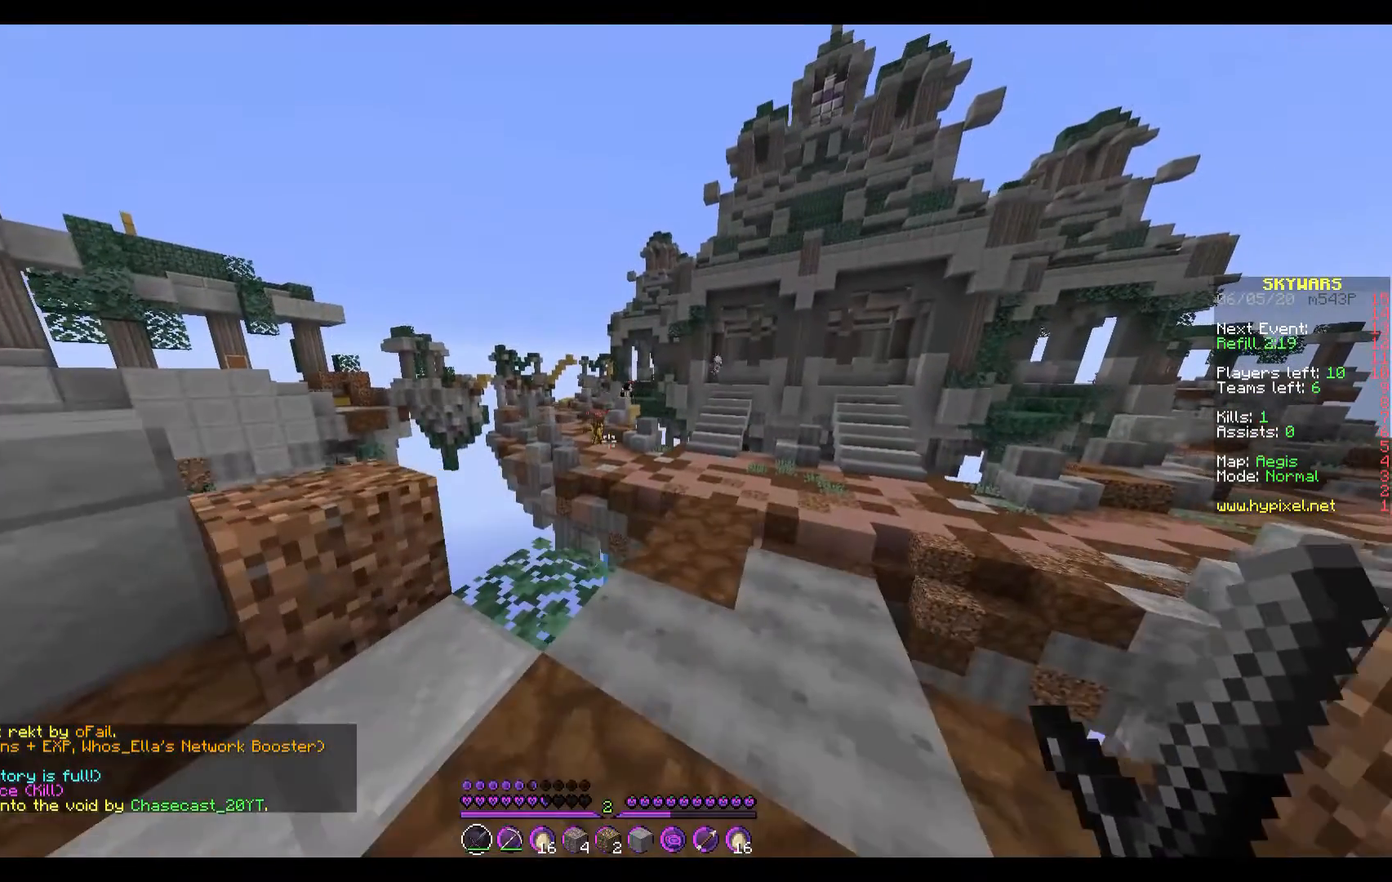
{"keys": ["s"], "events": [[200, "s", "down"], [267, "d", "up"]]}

---

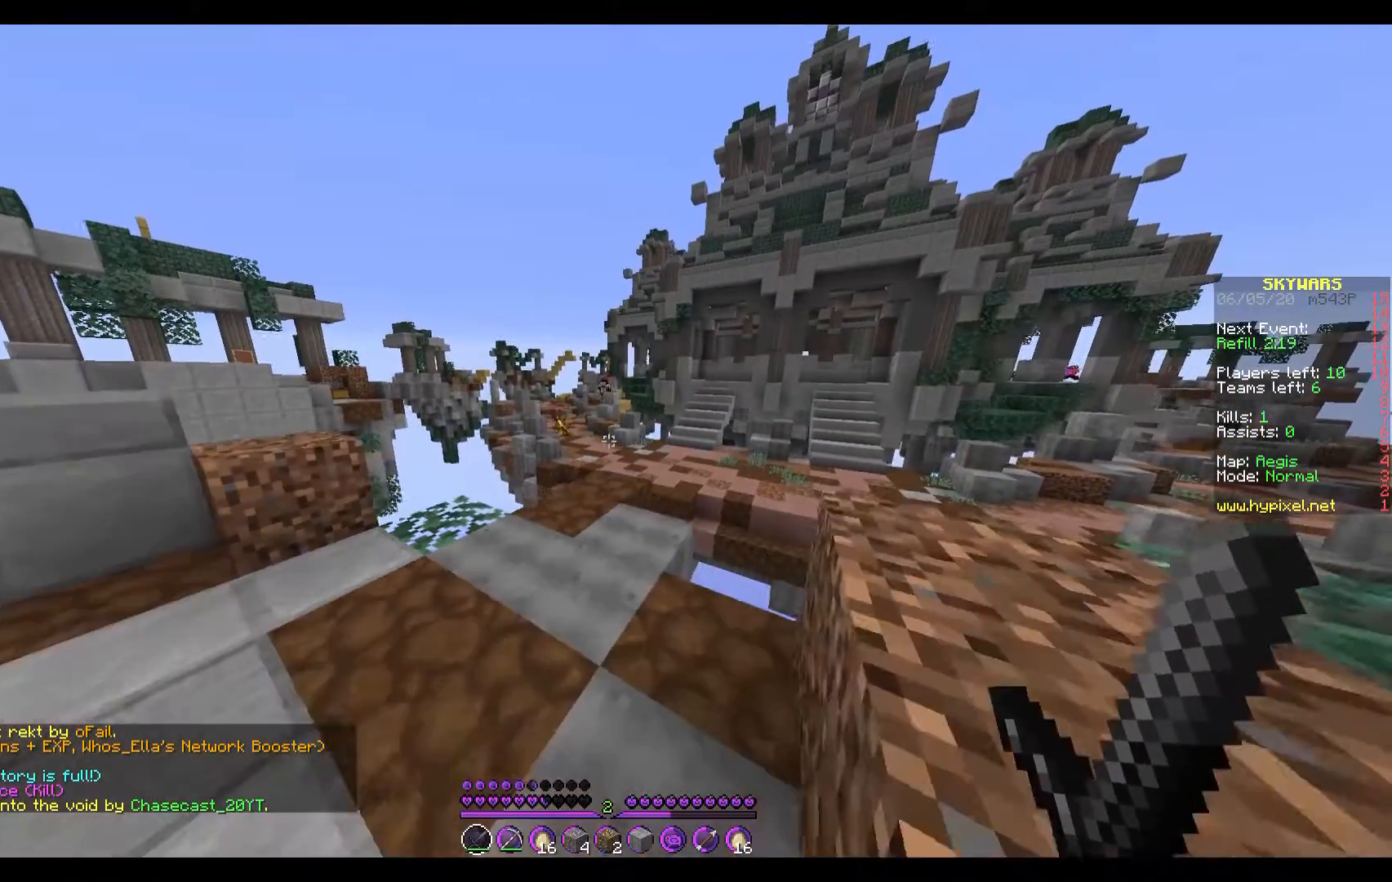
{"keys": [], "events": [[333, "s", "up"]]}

* * *

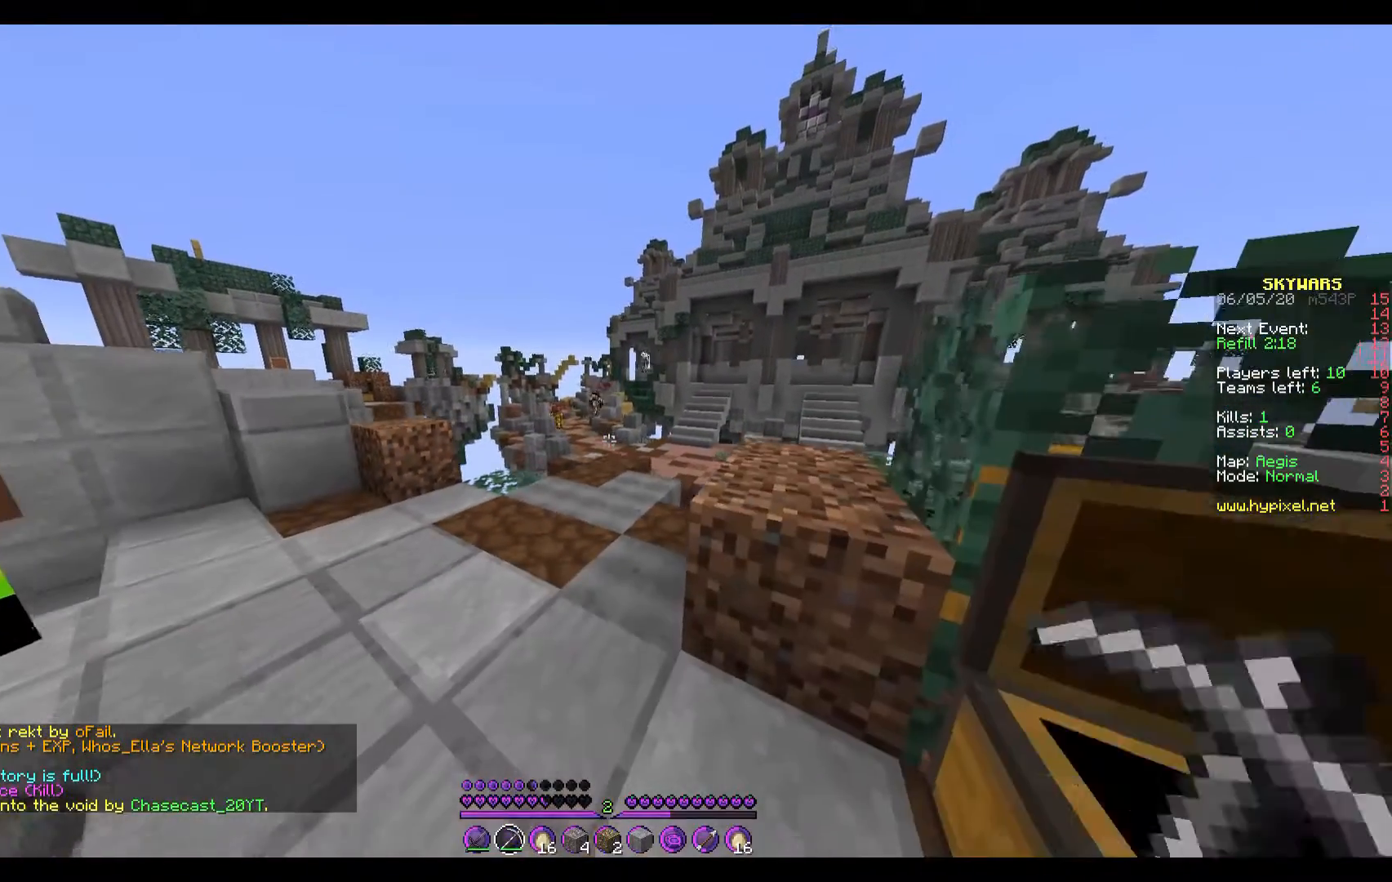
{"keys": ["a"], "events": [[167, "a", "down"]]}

* _ASSIGNMENT_:
The string "down" marks the lines to return from the material. Copy each one.

* _ANSWER SPACE_:
{"keys": ["s"], "events": [[200, "s", "down"], [267, "d", "up"]]}
{"keys": ["a"], "events": [[167, "a", "down"]]}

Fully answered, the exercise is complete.